1 The Predictable Planet

If they existed, weather forecasters on planet HD 189733b would have it easy. The temperature does not change much: highs around 1700 degrees Fahrenheit, lows near 1200, and winds eight times faster than the speed of sound on Earth.

2 Endless Summer

This alien world is so close to its star that a year—one orbit—takes only 53 hours. Like other close orbiters, planet HD 189733b takes as long to complete a turn on its axis as it does to finish its orbit. Thus the same side of the planet always faces the sun, absorbing the full force of its heat. As a result, the planet’s day is the same length as its year. The center of the map marks the place where the sun is always directly overhead.

3 Hot and Windy

The sun may be shining right on the center of the map, but the hottest locale on the planet is actually located about 30 degrees east. The map’s creators say that the surprising discrepancy provides strong evidence of supersonic winds that blast heat around the planet. The temperature at HD 189733b’s hot spot might reach as high as 1700 degrees Fahrenheit, about the melting point of silver and roughly the same temperature as the furnaces used to cremate human remains. And the days are endless—night exists only on the other side of the planet.

4 All Night Long

Even though the other side of planet HD 189733b is perpetual night, it’s not much cooler in the shade. Temperatures on the nightside dip only as low as about 1200 degrees Fahrenheit. While a 500-degree difference is significant on Earth, for a gaseous “hot Jupiter”-type planet it’s remarkably small. The planet’s surprisingly limited range of temperatures provides further evidence of strong winds.

5 Strange Currents

One might expect the coldest spot on the planet to be the darkest—or at least farthest from the hot spot. Neither is true.

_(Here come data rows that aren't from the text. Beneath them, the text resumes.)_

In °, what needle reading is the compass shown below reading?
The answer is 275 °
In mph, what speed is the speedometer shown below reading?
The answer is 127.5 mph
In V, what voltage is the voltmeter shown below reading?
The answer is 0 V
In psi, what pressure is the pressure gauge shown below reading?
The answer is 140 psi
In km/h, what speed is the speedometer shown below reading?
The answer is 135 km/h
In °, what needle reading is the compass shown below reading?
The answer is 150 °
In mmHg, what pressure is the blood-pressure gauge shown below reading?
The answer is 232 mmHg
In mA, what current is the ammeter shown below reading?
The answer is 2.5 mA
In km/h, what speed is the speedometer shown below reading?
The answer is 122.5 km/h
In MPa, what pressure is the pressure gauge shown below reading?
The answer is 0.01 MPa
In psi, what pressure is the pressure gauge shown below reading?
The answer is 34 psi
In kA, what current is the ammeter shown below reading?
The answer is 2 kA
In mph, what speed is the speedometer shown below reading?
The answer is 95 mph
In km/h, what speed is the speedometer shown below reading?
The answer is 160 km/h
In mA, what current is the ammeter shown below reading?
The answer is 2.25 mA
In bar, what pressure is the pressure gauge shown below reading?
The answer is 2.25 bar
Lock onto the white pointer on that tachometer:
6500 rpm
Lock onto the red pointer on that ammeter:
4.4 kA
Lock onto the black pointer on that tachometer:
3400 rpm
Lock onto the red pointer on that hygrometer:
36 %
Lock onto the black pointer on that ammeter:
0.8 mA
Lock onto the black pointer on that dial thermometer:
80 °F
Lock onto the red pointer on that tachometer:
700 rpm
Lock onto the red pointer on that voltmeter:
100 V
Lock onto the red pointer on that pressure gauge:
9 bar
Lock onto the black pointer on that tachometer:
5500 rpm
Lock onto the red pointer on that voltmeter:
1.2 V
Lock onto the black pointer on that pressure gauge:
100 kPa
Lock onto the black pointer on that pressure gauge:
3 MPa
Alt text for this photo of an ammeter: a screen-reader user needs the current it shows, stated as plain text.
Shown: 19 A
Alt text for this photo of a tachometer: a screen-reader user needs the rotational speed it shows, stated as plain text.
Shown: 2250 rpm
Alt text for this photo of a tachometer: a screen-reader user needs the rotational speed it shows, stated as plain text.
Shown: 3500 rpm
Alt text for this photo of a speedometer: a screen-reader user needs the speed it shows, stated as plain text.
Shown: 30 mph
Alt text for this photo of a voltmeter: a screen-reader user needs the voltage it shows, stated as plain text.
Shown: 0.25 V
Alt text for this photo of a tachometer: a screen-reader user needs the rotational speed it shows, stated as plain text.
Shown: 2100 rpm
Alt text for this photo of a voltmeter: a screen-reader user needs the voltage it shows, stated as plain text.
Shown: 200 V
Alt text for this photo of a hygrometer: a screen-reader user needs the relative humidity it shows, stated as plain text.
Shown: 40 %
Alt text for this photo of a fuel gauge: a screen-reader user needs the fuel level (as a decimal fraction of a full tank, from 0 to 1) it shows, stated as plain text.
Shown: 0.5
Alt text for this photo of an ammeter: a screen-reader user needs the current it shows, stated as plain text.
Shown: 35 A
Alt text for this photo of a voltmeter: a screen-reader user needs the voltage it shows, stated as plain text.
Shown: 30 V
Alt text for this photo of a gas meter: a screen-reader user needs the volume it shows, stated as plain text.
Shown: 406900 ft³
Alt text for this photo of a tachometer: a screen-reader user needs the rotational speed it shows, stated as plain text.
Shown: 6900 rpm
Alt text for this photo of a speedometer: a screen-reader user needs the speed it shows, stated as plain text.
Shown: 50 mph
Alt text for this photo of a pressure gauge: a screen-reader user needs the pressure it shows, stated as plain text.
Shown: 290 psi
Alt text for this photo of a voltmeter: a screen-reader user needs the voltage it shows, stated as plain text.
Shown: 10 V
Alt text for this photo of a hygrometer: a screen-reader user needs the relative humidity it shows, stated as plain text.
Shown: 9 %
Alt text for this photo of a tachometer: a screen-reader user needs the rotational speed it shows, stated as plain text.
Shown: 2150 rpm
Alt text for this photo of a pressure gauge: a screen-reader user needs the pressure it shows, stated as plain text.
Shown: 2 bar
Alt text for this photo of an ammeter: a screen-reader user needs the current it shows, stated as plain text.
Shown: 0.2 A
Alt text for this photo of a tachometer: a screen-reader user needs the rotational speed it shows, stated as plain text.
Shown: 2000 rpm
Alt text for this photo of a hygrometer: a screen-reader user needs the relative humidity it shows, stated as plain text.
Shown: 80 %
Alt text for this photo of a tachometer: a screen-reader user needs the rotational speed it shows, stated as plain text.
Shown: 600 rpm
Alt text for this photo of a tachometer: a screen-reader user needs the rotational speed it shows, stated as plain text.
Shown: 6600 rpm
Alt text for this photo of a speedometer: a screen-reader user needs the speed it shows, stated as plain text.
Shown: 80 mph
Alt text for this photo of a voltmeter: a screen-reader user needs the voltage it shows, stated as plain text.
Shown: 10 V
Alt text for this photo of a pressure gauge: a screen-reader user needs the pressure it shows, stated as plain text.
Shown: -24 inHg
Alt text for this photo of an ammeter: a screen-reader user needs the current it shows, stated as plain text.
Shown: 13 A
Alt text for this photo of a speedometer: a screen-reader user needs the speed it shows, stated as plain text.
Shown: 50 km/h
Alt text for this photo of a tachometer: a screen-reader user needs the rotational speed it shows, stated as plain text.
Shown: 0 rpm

Unlike the hot spot, which is shifted east, the coldest spot lies 30 degrees west of its expected location. “It’s a little weird that the hot spot and the cold spot are shifted in different directions,” says Heather Knutson, one of the Harvard University astronomers who produced the map. “There may be winds going in different directions.”

6 But No Chance of Rain

In addition to its high winds and searing temperatures, HD 189733b is also remarkable for what it doesn’t have. Spectrographic analysis suggests the atmosphere lacks water, carbon dioxide, and methane. This contradicts predictions, because massive planets are thought to have makeups similar to their stars, and HD 189733b’s star is rich in hydrogen, oxygen, and carbon. Regardless, it means no rain.